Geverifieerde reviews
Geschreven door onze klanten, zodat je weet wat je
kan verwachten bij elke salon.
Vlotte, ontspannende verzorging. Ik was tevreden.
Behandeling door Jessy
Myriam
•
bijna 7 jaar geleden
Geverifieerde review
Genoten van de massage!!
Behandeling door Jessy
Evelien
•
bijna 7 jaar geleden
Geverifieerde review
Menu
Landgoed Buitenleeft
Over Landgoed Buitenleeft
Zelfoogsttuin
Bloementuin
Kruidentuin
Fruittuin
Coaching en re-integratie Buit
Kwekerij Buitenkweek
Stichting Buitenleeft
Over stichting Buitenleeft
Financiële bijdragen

--

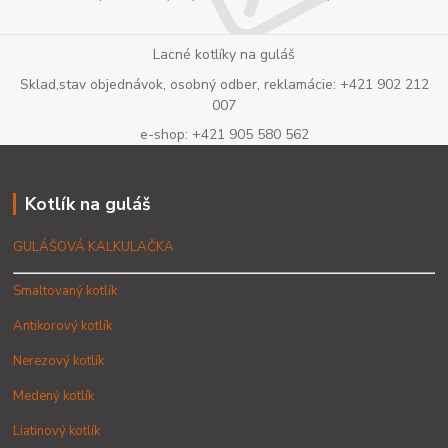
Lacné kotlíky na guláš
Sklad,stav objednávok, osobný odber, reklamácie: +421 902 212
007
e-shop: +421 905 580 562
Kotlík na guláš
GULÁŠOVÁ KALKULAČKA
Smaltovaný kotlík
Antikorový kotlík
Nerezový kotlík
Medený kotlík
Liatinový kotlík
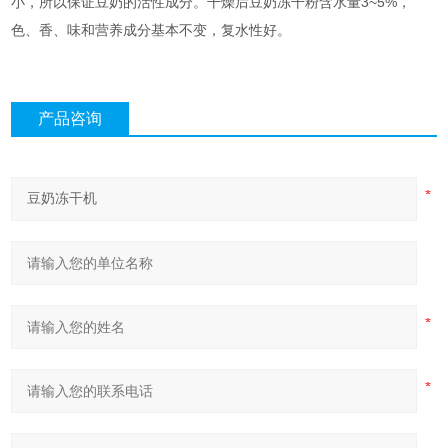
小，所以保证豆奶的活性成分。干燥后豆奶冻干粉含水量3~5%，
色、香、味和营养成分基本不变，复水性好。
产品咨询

What the exercise asks:
Report every line in the listing that holds the word "Over".

Task response:
Over Landgoed Buitenleeft
Over stichting Buitenleeft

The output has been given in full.